| INSTRUCTIONS TO FOLLOW |
Reproduce everything in the listing from the line containing "Robotica umanoide: Schaeffler avvia una" down to the line containing "intensive, leuchtende Pinktöne in deine", including both of those lines. Leave the pictures out of your copy.

| EXERCISE INPUT |
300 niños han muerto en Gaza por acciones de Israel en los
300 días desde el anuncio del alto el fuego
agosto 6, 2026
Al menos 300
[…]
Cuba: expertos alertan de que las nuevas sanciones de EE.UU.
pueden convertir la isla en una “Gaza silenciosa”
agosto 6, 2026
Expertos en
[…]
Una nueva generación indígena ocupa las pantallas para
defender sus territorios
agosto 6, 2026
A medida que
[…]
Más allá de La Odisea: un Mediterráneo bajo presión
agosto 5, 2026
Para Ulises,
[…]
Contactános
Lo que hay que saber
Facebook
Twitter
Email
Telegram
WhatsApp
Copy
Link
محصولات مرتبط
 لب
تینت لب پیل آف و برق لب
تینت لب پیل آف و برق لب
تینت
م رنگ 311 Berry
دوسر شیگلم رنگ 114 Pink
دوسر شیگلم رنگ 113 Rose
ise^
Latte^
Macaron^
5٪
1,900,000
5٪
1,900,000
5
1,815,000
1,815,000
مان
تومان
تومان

==

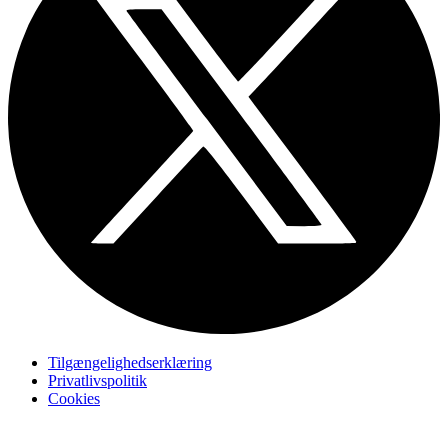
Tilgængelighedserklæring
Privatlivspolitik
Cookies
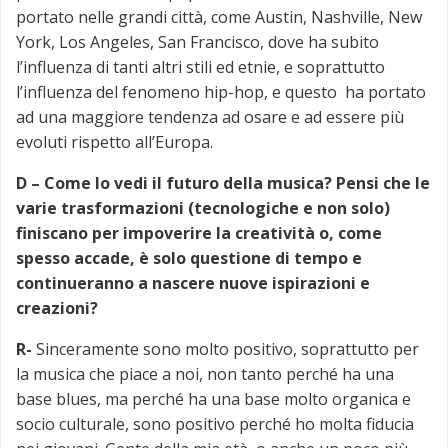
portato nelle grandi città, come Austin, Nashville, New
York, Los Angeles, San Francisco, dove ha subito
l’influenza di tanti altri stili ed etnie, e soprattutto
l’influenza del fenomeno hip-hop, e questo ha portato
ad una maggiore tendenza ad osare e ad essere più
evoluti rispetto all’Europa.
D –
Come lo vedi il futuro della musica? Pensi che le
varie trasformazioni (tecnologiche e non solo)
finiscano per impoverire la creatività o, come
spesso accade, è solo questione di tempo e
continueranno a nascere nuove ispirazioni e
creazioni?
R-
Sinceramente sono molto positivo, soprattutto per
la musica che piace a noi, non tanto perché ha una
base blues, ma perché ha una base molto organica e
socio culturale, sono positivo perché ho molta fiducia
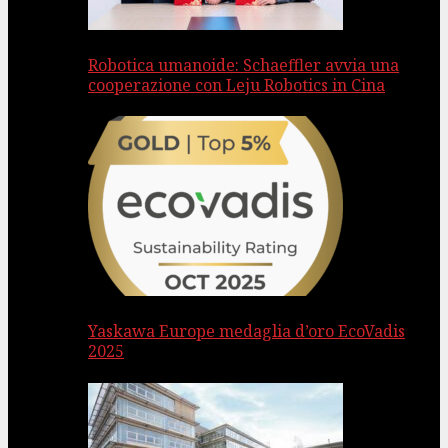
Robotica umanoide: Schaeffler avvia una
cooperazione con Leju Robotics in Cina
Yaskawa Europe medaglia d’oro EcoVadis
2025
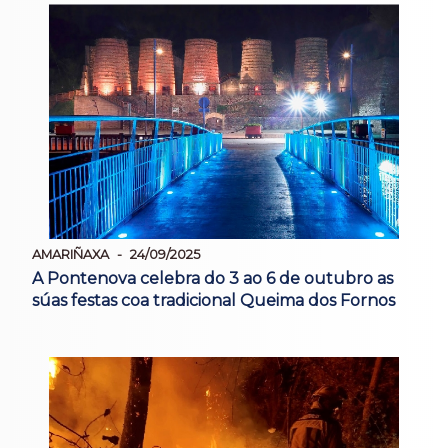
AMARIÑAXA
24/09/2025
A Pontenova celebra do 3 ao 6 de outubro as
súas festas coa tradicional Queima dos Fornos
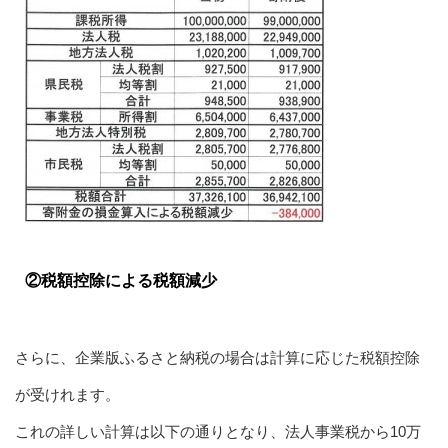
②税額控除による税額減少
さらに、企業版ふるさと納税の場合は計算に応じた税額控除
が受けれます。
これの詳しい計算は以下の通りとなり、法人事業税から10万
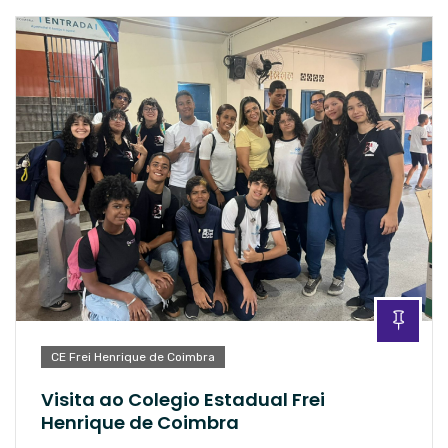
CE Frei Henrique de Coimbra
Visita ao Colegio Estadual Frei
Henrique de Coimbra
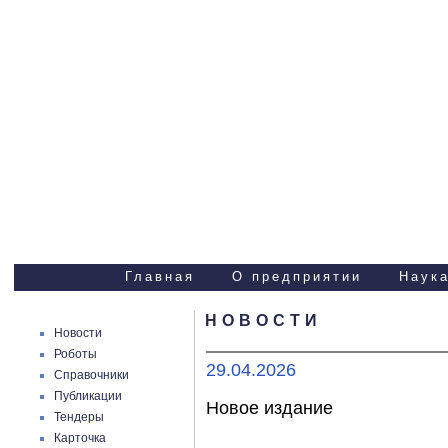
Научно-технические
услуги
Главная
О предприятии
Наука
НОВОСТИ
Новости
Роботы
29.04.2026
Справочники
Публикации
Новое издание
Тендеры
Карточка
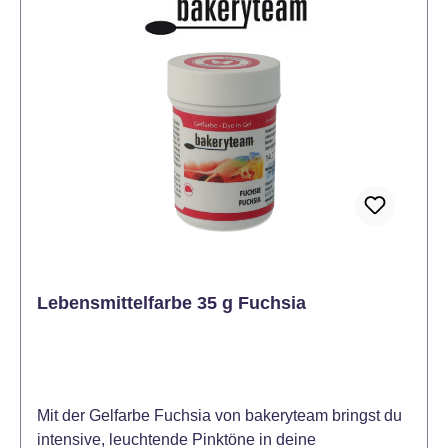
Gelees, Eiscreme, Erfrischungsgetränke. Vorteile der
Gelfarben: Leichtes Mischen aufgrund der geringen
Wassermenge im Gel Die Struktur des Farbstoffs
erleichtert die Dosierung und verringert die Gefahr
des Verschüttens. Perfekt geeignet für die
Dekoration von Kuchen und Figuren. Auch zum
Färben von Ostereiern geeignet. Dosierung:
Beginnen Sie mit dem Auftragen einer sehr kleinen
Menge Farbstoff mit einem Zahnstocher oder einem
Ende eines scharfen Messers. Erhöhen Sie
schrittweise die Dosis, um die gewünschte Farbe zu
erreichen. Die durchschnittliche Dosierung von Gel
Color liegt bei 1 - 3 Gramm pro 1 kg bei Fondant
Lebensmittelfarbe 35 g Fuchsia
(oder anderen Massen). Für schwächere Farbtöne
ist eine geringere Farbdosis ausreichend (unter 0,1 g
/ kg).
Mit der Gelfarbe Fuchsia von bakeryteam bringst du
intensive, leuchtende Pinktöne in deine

| ANSWER AREA |
Robotica umanoide: Schaeffler avvia una
cooperazione con Leju Robotics in Cina
Yaskawa Europe medaglia d’oro EcoVadis
2025
AMARIÑAXA
24/09/2025
A Pontenova celebra do 3 ao 6 de outubro as
súas festas coa tradicional Queima dos Fornos
②税額控除による税額減少
さらに、企業版ふるさと納税の場合は計算に応じた税額控除
が受けれます。
これの詳しい計算は以下の通りとなり、法人事業税から10万
CE Frei Henrique de Coimbra
Visita ao Colegio Estadual Frei
Henrique de Coimbra
Научно-технические
услуги
Главная
О предприятии
Наука
НОВОСТИ
Новости
Роботы
29.04.2026
Справочники
Публикации
Новое издание
Тендеры
Карточка
Gelees, Eiscreme, Erfrischungsgetränke. Vorteile der
Gelfarben: Leichtes Mischen aufgrund der geringen
Wassermenge im Gel Die Struktur des Farbstoffs
erleichtert die Dosierung und verringert die Gefahr
des Verschüttens. Perfekt geeignet für die
Dekoration von Kuchen und Figuren. Auch zum
Färben von Ostereiern geeignet. Dosierung:
Beginnen Sie mit dem Auftragen einer sehr kleinen
Menge Farbstoff mit einem Zahnstocher oder einem
Ende eines scharfen Messers. Erhöhen Sie
schrittweise die Dosis, um die gewünschte Farbe zu
erreichen. Die durchschnittliche Dosierung von Gel
Color liegt bei 1 - 3 Gramm pro 1 kg bei Fondant
Lebensmittelfarbe 35 g Fuchsia
(oder anderen Massen). Für schwächere Farbtöne
ist eine geringere Farbdosis ausreichend (unter 0,1 g
/ kg).
Mit der Gelfarbe Fuchsia von bakeryteam bringst du
intensive, leuchtende Pinktöne in deine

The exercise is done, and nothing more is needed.